TEXTO PARA LEER:
Marta Jiménez Serrano y la generación que vive entre el trauma y la incertidumbre

Imagen: BBC Mundo
Marta Jiménez Serrano convirtió una experiencia cercana a la muerte en una reflexión sobre el trauma, la vivienda y la precariedad emocional de su generación. Su testimonio pone en palabras una sensación compartida por muchos jóvenes: vivir en alerta, incluso en casa.
La escritora Marta Jiménez Serrano ha puesto nombre a una angustia que atraviesa a buena parte de su generación: la sensación de vivir en una cuerda floja, entre el trauma personal, la fragilidad material y la incertidumbre de no saber si la vida va a sostenerse mañana. Su reflexión, recogida por BBC Mundo, parte de una experiencia límite ocurrida en su propia casa y termina abriendo una conversación mucho más amplia sobre salud mental, vivienda y precariedad en España y en otras sociedades occidentales.

Elementos guardados de una colección
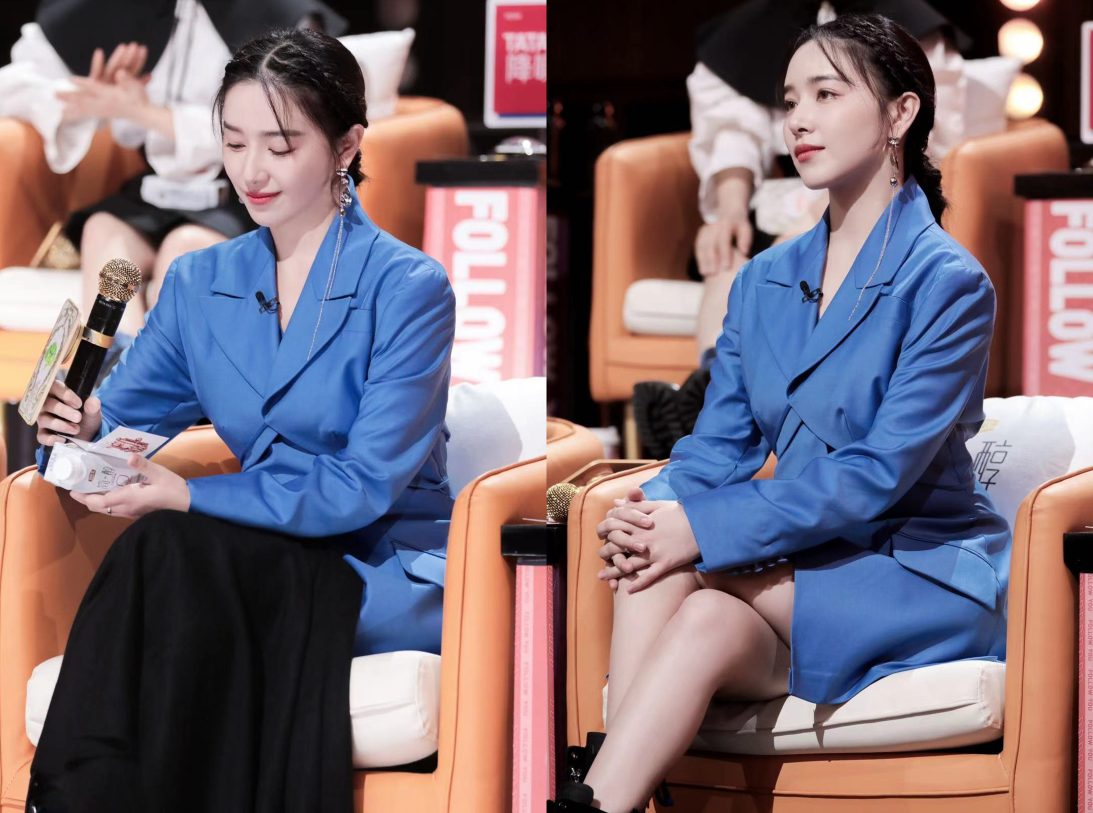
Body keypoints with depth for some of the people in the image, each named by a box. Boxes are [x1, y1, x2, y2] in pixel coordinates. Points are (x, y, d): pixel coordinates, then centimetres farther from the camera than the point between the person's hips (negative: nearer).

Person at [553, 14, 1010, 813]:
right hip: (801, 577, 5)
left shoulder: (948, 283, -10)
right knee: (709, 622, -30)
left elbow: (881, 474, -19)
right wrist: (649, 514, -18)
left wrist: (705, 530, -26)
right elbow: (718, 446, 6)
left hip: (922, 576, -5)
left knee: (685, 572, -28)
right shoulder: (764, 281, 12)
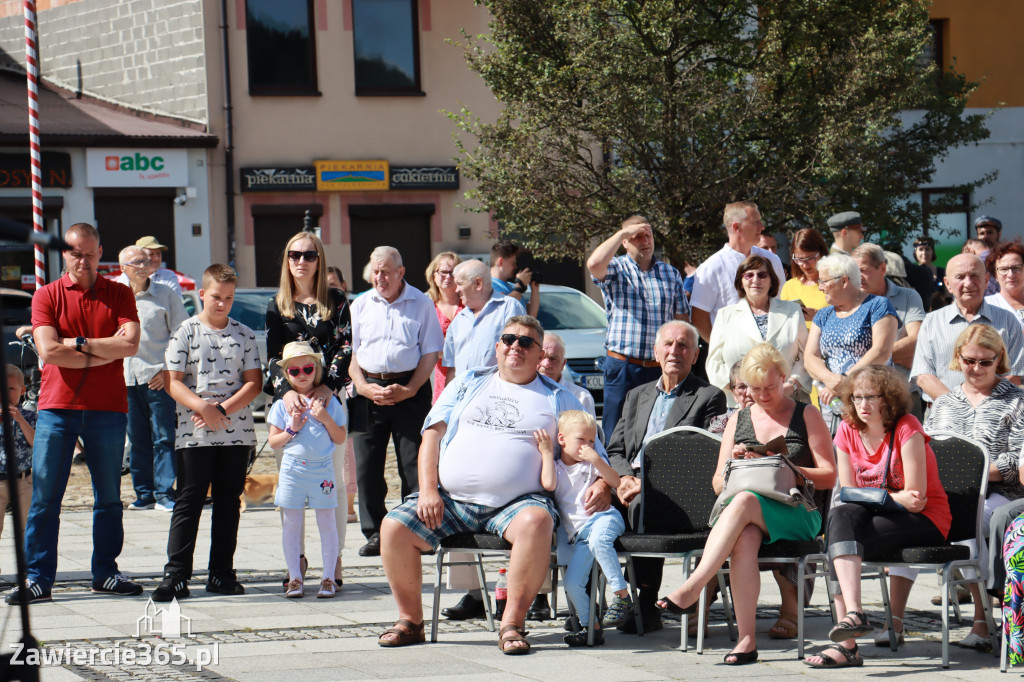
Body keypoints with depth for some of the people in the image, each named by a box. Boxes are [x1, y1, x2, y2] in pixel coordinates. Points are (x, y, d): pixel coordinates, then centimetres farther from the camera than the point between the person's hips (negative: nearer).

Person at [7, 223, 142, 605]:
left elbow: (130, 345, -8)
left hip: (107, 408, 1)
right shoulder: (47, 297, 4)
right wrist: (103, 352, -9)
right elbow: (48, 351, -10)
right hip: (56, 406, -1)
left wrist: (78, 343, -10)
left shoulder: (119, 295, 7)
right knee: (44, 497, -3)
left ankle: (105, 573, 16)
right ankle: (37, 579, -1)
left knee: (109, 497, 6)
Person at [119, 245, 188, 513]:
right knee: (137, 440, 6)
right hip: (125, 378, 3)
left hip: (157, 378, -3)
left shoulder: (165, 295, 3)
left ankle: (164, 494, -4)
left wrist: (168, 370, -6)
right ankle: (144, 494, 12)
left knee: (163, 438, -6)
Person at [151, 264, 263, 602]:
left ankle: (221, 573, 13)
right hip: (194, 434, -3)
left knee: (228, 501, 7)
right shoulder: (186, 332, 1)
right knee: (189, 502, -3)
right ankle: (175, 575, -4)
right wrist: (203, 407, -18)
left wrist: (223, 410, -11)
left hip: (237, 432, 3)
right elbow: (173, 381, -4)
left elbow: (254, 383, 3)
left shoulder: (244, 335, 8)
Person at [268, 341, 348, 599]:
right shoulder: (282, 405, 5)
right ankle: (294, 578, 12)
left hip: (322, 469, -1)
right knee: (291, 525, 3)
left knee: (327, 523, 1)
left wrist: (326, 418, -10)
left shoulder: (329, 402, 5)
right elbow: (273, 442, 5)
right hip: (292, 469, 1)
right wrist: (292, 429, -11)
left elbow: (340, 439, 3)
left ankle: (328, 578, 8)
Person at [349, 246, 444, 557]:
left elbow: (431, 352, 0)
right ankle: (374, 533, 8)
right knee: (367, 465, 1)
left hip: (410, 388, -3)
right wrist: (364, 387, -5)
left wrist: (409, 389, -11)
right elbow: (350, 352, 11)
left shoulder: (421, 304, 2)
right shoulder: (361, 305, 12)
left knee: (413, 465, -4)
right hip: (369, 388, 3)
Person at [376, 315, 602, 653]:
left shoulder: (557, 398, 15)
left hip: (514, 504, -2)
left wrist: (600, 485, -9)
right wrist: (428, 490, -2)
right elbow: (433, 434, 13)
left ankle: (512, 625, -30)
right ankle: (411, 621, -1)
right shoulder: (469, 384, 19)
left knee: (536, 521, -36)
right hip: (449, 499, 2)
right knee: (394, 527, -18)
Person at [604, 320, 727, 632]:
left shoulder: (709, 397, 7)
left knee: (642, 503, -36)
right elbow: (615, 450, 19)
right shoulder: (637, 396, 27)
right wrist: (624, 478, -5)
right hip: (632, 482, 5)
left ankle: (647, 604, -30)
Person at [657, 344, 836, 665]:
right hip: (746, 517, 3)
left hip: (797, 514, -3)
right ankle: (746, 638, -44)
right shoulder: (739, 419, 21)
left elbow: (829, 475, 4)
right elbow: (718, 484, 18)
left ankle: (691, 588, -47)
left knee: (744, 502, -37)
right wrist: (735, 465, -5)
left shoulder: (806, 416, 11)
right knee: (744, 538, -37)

ACTIVIDADES:
(1) Según el último párrafo del texto sobre Marta Jiménez Serrano, ¿sobre qué temas abre su reflexión una conversación más amplia? Enuméralos todos.
(2) Continúa el texto sobre Marta Jiménez Serrano a partir de su última oración.

RESPUESTAS DEL EJERCICIO:
(1) Salud mental, vivienda y precariedad.

(2)
Según explicó la autora, ese episodio que estuvo a punto de costarle la vida no llegó envuelto en dramatismo cinematográfico, sino en la normalidad más absoluta de un sábado cualquiera. Y ahí está precisamente la potencia de su relato: lo extraordinario ocurrió dentro de la rutina, en un espacio que debería representar refugio y seguridad. A partir de ese momento, Jiménez Serrano se interrogó sobre la manera en que el trauma se infiltra en la vida cotidiana, cómo altera la percepción del cuerpo, del hogar y del futuro, y cómo incluso quienes aparentan estabilidad conviven con una tensión emocional constante. BBC Mundo destaca que la escritora conecta esa vivencia con una generación marcada por la ansiedad y por la sensación de que cualquier equilibrio es provisional.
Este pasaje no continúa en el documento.